# JOB:
Pull out each line below that contains the string "watch". Case matters.

# RECORDS SHOWN:
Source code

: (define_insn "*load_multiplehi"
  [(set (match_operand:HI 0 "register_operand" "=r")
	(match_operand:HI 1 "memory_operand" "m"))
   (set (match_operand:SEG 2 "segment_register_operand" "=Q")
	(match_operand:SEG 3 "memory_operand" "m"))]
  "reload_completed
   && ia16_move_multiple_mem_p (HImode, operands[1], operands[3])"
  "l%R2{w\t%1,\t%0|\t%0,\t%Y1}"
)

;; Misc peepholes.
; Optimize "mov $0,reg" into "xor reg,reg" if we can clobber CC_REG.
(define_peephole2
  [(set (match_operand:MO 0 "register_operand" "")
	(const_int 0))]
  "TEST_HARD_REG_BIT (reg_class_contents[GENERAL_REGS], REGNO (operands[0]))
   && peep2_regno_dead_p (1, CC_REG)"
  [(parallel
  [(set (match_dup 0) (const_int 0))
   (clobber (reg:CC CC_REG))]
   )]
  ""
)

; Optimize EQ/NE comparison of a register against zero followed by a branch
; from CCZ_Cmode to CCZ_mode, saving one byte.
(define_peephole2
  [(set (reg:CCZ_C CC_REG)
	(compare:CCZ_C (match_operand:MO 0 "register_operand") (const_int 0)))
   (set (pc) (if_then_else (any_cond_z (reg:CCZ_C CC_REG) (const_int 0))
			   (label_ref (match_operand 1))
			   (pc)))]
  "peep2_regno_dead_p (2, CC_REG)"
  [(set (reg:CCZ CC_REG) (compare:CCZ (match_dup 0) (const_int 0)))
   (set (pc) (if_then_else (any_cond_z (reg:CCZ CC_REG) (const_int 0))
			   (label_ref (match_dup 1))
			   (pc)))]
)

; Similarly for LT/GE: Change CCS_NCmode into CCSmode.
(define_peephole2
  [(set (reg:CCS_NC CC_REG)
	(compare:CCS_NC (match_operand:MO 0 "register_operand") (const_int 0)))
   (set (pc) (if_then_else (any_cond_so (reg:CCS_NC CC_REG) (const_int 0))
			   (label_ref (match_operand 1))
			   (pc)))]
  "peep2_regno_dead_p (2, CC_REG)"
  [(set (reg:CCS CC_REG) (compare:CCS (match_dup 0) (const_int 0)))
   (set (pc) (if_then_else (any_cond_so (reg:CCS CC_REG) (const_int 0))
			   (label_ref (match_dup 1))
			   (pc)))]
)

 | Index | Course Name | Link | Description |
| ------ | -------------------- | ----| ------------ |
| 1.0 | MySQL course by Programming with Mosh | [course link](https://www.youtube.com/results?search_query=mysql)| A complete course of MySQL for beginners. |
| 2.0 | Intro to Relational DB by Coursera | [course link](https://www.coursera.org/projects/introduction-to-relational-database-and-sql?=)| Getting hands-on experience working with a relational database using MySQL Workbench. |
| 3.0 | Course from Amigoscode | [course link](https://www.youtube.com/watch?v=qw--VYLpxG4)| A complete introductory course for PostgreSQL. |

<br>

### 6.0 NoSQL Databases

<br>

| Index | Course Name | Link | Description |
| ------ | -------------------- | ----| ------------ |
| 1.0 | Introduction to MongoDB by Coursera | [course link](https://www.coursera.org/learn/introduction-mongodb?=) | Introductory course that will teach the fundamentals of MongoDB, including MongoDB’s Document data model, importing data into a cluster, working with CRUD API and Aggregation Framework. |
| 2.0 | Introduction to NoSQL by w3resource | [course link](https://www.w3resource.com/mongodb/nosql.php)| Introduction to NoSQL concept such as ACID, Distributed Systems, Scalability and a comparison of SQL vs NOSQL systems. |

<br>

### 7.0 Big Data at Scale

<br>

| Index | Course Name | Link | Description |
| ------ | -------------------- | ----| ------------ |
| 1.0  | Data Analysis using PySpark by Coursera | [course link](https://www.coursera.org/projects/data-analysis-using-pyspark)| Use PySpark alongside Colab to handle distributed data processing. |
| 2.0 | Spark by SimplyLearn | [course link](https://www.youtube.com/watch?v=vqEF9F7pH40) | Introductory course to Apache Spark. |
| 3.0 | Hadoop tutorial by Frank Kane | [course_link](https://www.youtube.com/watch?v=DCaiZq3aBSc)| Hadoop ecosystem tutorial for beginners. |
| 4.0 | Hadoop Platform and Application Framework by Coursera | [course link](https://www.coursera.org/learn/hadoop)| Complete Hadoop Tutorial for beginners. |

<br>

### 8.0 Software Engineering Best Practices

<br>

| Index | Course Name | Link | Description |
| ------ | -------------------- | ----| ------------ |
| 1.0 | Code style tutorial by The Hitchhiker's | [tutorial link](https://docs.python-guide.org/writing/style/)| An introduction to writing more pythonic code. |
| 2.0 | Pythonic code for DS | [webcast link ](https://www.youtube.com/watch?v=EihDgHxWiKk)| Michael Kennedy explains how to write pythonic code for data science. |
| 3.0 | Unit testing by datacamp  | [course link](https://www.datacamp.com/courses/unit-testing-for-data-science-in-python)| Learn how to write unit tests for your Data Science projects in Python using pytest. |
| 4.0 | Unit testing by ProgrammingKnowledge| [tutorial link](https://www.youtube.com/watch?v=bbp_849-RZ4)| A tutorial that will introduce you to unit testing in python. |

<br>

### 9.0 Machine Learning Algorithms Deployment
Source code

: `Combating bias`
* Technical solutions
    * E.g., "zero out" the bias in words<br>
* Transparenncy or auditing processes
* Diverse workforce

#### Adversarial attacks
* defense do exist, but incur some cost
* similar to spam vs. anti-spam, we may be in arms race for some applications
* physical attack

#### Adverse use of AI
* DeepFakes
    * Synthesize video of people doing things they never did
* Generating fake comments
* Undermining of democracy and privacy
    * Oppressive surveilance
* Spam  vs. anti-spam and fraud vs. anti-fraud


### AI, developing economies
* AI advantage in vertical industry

# OUTPUT FOR THIS EXERCISE:
| 3.0 | Course from Amigoscode | [course link](https://www.youtube.com/watch?v=qw--VYLpxG4)| A complete introductory course for PostgreSQL. |
| 2.0 | Spark by SimplyLearn | [course link](https://www.youtube.com/watch?v=vqEF9F7pH40) | Introductory course to Apache Spark. |
| 3.0 | Hadoop tutorial by Frank Kane | [course_link](https://www.youtube.com/watch?v=DCaiZq3aBSc)| Hadoop ecosystem tutorial for beginners. |
| 2.0 | Pythonic code for DS | [webcast link ](https://www.youtube.com/watch?v=EihDgHxWiKk)| Michael Kennedy explains how to write pythonic code for data science. |
| 4.0 | Unit testing by ProgrammingKnowledge| [tutorial link](https://www.youtube.com/watch?v=bbp_849-RZ4)| A tutorial that will introduce you to unit testing in python. |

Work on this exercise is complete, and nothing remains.